U.S. District Judge Michael Mosman on Friday suspended the law, set to take effect with the new year.
Mosman has set a Feb. 1 court date for lawyers to argue whether elections officials wrongly threw out signatures on petitions that would have forced a referendum vote on domestic partnerships.
The outcome of the case will be closely watched by political activists who claim Oregon elections officials are too quick to toss out petition signatures.
Elections officials are also paying close attention, concerned that an improbably high standard for verifying the validity of signatures could compromise their ability to carry out elections.
“This is not going to affect just this one referendum,” said Scott Moore, spokesman for Secretary of State Bill Bradbury. “This is going to affect the entire system.”
Bradbury’s Elections Division is at the center of a controversy over how the state came to its decision last fall that a petition drive to force a referendum vote on the domestic partnership law, House Bill 2007, had failed to produce enough valid signatures.
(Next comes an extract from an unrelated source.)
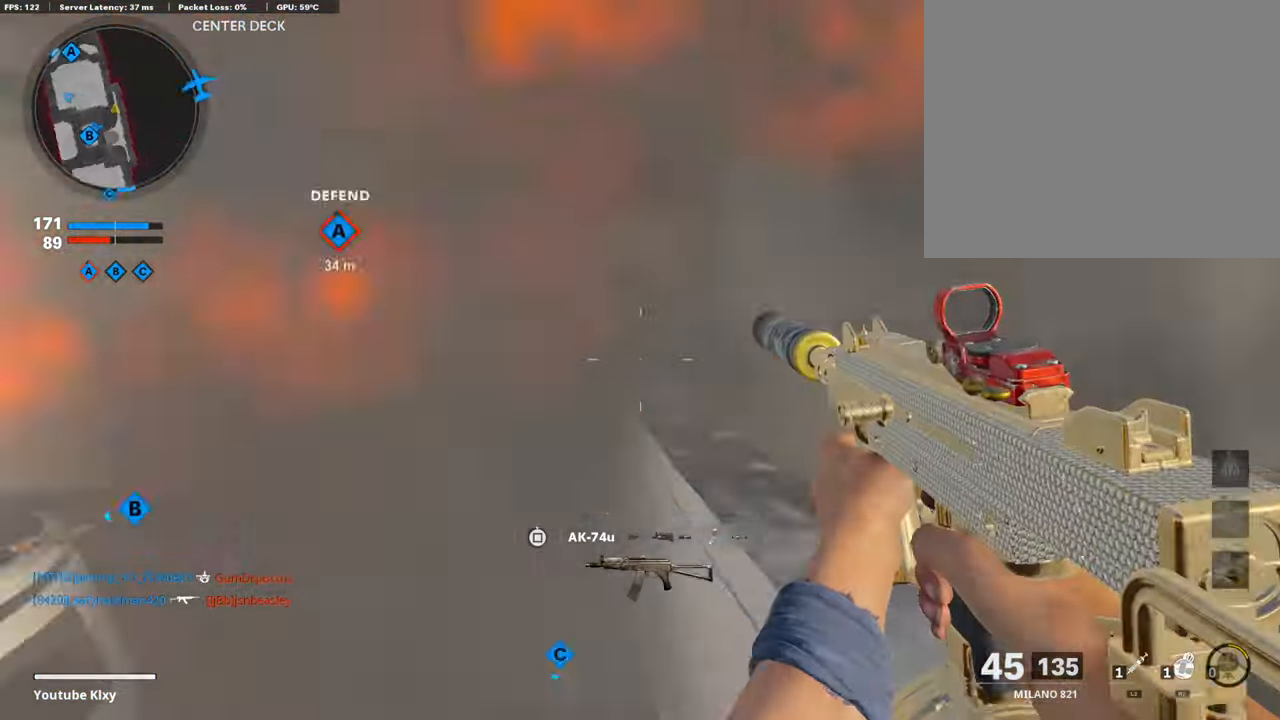
{"buttons": [], "left_stick": "up", "right_stick": "right", "events": [[84, "right_stick", "center"], [287, "L3", "down"], [422, "L3", "up"], [422, "right_stick", "right"]]}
Initially, petitioners turned in 62,000 signatures. Then the state’s signature verification process kicked in. In the first cut, the state tossed 2,500 signatures because they were collected on sheets that weren’t properly filled out.
Then, a computer program generated two random samplings of signatures that were sent to counties to check against those on registration cards.
The counties concluded that 54 signatures didn’t match. An additional 47 signatures weren’t counted because they came from voters who were considered “inactive” because of their failure to vote in the previous five years or because their voter registration information hadn’t been updated.
Statistical research cited by the Elections Division has concluded that for each invalid signature found in a random sampling, 20 more signatures are similarly unacceptable.
So the 101 discounted signatures from the random samplings led to the rejection of 2,020 signatures – dropping the total to 96 short of the 55,083 signatures required.
The Arizona-based Alliance Defense Fund, which provides legal representation nationally on behalf of Christians’ religious liberties, took up the cause of domestic-partnership foes whose signatures were tossed out.
Thirty of the voters whose signatures were rejected joined in a federal lawsuit filed last month by the Alliance Defense Fund. The suit claimed that elections officials had violated their due-process and equal-protection rights under the U.S. Constitution.